::: Data extracts :::
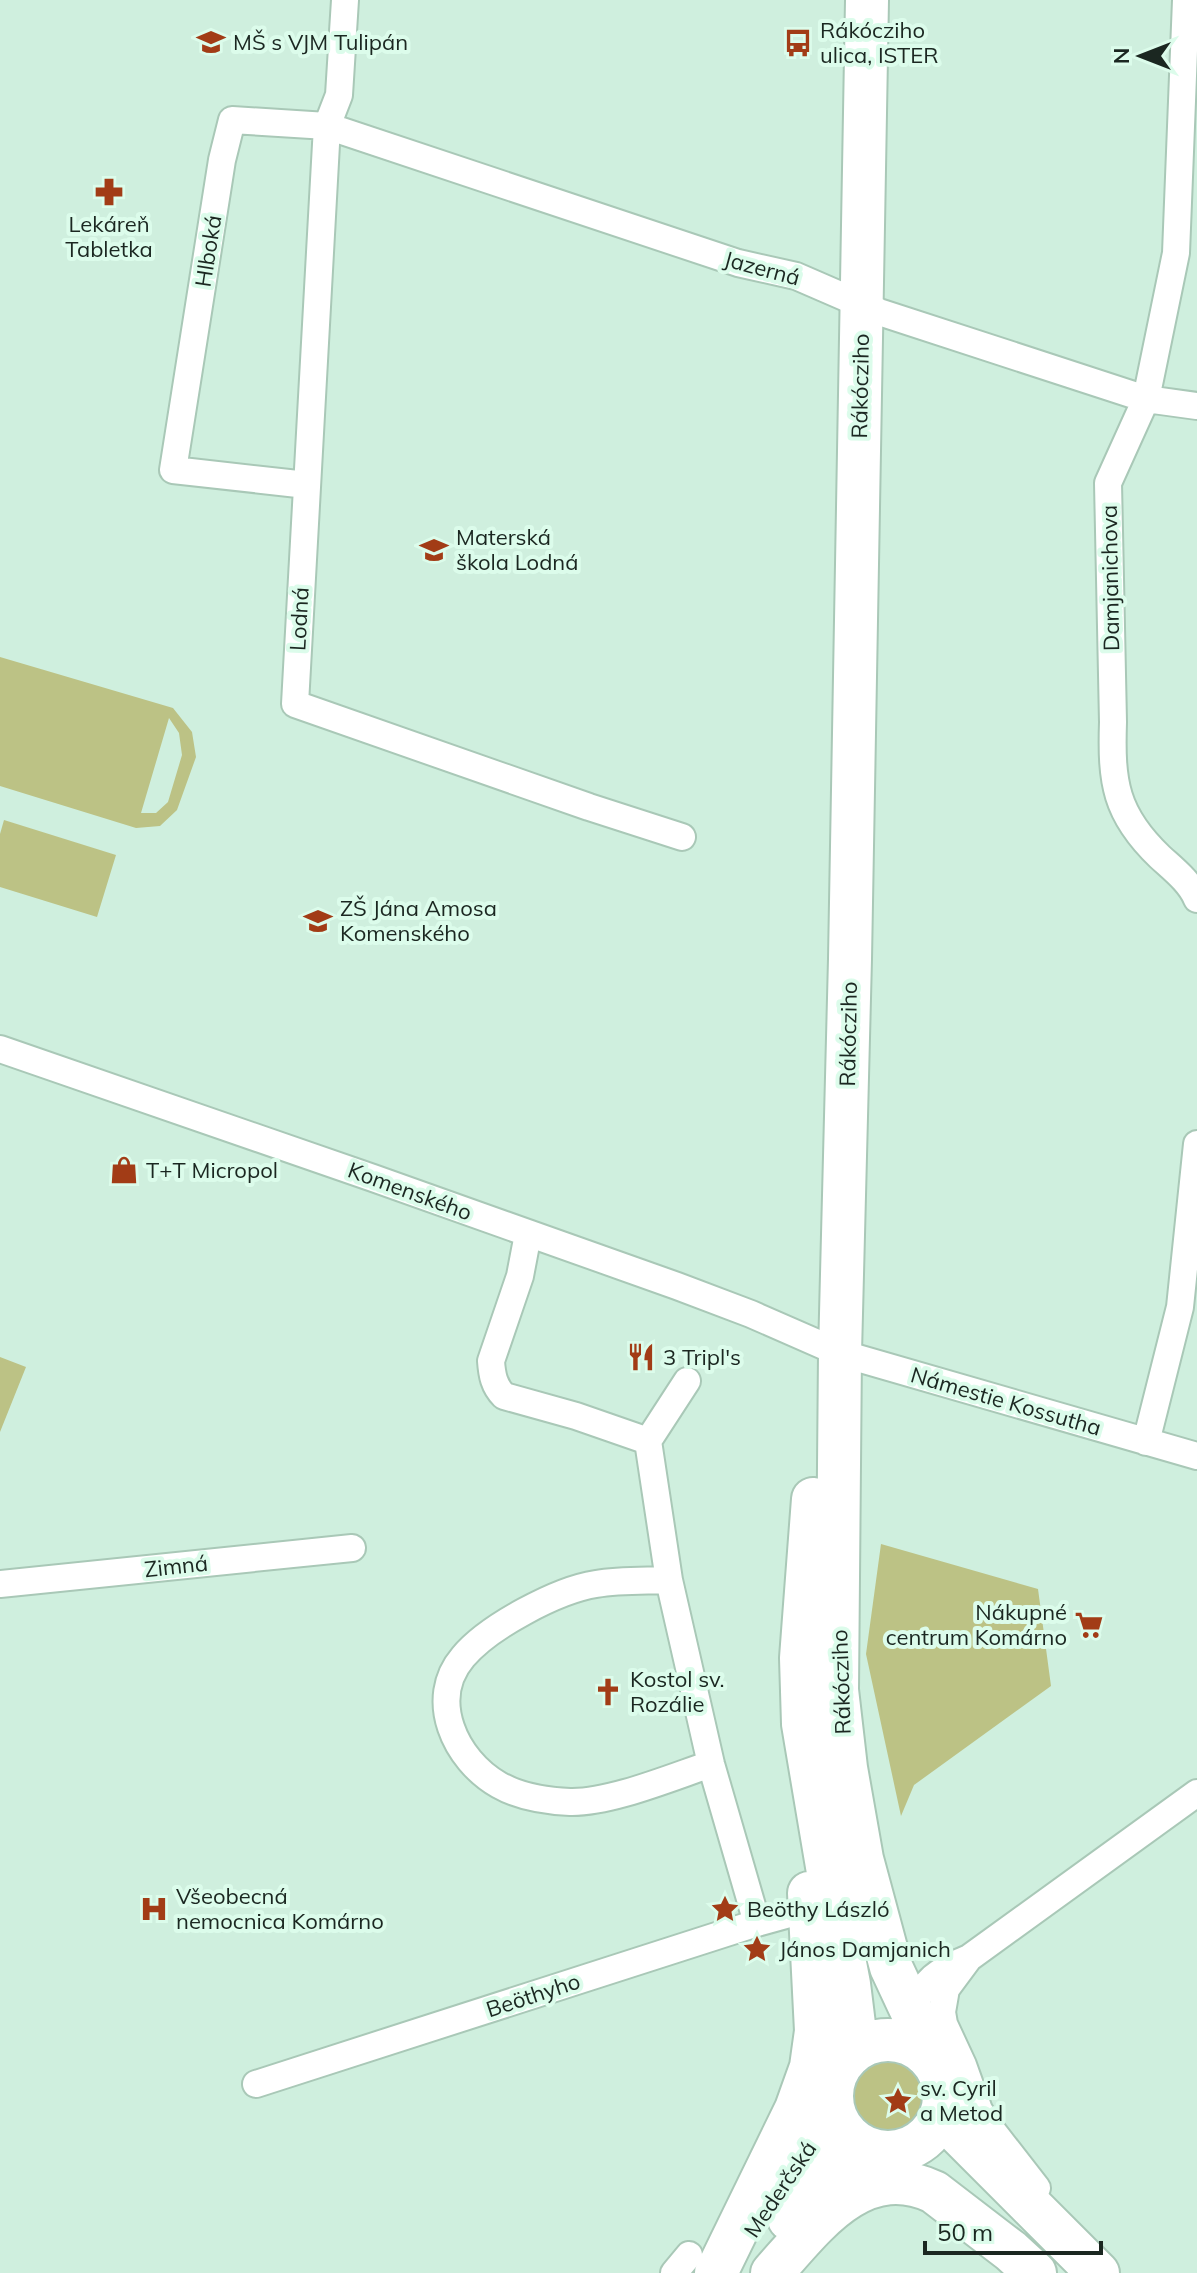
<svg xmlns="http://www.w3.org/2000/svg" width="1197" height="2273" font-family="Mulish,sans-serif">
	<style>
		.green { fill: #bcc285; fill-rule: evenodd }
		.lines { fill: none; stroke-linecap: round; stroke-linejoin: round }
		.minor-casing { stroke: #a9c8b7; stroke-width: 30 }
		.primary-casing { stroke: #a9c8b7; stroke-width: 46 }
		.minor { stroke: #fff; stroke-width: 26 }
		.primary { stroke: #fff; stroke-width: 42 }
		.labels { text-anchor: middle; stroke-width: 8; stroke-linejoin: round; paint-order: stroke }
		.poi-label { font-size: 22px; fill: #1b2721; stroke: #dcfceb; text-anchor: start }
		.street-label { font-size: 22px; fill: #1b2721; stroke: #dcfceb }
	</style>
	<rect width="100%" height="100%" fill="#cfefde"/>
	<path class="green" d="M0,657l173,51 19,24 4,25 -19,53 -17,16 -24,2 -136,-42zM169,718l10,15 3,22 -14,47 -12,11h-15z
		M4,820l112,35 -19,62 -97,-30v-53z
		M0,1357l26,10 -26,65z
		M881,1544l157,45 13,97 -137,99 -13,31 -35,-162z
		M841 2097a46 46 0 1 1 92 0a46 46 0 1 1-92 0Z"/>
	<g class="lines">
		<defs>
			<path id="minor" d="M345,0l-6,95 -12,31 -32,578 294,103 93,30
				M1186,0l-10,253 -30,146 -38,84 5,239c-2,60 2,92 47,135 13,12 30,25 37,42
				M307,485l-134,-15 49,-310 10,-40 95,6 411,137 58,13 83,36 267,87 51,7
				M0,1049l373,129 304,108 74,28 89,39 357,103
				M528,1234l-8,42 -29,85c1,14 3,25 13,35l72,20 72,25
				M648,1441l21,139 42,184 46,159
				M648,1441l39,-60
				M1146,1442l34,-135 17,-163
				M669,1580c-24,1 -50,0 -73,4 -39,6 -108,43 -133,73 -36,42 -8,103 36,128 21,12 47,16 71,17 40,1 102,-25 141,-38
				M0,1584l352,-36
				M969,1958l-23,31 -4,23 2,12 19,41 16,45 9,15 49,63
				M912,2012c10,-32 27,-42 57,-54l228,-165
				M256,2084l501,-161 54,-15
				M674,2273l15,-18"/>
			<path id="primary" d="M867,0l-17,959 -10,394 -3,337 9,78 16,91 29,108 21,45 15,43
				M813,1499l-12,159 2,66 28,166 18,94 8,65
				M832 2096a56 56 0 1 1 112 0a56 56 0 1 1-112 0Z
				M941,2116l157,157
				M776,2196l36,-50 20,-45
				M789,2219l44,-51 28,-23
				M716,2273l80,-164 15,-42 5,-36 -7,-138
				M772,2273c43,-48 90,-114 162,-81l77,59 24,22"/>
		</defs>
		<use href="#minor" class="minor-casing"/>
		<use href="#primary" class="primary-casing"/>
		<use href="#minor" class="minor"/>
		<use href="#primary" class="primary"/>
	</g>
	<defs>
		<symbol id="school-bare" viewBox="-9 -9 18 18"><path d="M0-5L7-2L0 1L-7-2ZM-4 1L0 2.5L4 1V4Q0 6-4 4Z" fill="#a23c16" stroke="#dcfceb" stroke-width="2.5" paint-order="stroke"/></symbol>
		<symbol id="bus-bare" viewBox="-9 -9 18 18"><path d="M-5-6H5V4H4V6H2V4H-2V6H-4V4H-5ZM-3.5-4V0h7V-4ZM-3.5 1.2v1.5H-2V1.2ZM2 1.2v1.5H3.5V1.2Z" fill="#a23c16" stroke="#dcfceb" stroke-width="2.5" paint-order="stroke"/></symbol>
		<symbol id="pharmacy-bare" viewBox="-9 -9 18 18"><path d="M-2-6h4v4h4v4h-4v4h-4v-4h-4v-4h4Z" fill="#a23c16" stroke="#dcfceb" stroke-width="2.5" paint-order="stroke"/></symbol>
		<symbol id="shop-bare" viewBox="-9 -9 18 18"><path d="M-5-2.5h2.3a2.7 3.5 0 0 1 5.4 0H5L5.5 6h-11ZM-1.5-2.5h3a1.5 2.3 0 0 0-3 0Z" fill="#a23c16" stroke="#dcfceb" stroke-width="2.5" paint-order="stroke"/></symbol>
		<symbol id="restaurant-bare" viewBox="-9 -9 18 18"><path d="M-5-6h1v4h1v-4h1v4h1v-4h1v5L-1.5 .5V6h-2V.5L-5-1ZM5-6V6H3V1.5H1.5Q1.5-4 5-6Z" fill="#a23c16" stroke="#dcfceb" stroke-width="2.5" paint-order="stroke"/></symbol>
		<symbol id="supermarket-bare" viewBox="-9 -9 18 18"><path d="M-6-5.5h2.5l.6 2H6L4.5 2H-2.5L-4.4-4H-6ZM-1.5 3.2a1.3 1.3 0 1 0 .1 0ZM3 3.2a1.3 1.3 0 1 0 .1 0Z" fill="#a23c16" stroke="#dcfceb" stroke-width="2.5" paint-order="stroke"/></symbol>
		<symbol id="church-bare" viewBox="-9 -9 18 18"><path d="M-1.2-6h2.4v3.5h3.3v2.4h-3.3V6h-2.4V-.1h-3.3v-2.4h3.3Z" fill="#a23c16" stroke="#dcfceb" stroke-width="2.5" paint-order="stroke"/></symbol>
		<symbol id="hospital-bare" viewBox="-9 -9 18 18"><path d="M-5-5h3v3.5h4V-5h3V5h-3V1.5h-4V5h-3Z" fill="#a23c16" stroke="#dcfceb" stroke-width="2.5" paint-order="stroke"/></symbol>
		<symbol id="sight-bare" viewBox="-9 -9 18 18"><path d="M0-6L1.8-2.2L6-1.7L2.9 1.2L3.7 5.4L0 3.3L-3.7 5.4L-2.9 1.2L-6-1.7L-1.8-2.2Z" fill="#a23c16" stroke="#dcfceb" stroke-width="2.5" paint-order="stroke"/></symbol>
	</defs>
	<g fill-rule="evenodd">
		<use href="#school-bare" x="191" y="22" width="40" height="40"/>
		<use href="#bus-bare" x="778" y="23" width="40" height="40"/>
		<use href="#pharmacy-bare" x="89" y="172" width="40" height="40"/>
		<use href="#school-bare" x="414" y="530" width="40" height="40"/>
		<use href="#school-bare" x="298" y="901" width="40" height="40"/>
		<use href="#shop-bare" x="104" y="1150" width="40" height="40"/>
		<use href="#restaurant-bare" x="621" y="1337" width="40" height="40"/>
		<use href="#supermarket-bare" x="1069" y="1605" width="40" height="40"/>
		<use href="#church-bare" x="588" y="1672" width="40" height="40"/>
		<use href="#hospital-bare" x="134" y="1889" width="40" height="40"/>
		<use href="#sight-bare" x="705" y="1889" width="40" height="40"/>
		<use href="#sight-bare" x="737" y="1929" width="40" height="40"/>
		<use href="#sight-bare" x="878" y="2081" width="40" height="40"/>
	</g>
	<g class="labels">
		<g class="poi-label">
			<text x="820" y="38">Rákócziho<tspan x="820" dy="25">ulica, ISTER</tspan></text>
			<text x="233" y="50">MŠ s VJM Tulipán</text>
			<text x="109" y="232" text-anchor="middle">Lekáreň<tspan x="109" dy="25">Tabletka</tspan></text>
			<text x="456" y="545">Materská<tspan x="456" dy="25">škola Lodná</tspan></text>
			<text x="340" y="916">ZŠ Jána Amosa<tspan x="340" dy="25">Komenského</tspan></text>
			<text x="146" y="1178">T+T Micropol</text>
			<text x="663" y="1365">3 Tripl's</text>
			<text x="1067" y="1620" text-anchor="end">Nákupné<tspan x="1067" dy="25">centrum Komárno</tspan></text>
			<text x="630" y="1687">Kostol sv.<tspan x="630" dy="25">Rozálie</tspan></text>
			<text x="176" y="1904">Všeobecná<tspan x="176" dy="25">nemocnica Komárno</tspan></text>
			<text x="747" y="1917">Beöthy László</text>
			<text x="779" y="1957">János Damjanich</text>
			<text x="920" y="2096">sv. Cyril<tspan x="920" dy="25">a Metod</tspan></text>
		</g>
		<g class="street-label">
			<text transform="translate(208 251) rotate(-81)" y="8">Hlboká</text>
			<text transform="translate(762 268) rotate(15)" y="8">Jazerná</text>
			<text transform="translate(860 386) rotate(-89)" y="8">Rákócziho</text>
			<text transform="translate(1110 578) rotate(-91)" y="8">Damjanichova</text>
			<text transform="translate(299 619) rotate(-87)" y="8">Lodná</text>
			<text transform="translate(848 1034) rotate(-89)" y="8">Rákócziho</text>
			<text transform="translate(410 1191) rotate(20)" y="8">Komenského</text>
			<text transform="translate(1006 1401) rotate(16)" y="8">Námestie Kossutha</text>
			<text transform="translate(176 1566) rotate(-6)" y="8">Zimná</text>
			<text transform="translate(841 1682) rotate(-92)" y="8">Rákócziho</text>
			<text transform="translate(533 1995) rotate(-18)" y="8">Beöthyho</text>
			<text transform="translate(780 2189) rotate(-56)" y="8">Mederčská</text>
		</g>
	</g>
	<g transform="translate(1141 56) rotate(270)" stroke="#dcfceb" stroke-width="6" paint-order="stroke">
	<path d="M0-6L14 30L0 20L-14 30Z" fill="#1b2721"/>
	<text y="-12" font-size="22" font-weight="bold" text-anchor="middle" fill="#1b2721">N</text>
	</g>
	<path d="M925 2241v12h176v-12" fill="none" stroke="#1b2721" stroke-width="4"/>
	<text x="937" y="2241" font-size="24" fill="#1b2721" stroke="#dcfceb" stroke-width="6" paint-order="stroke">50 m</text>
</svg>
:::
_Task description_
Would you copy every line of the entries in which "lines" appears?

_Solution to this problem_
		.lines { fill: none; stroke-linecap: round; stroke-linejoin: round }
	<g class="lines">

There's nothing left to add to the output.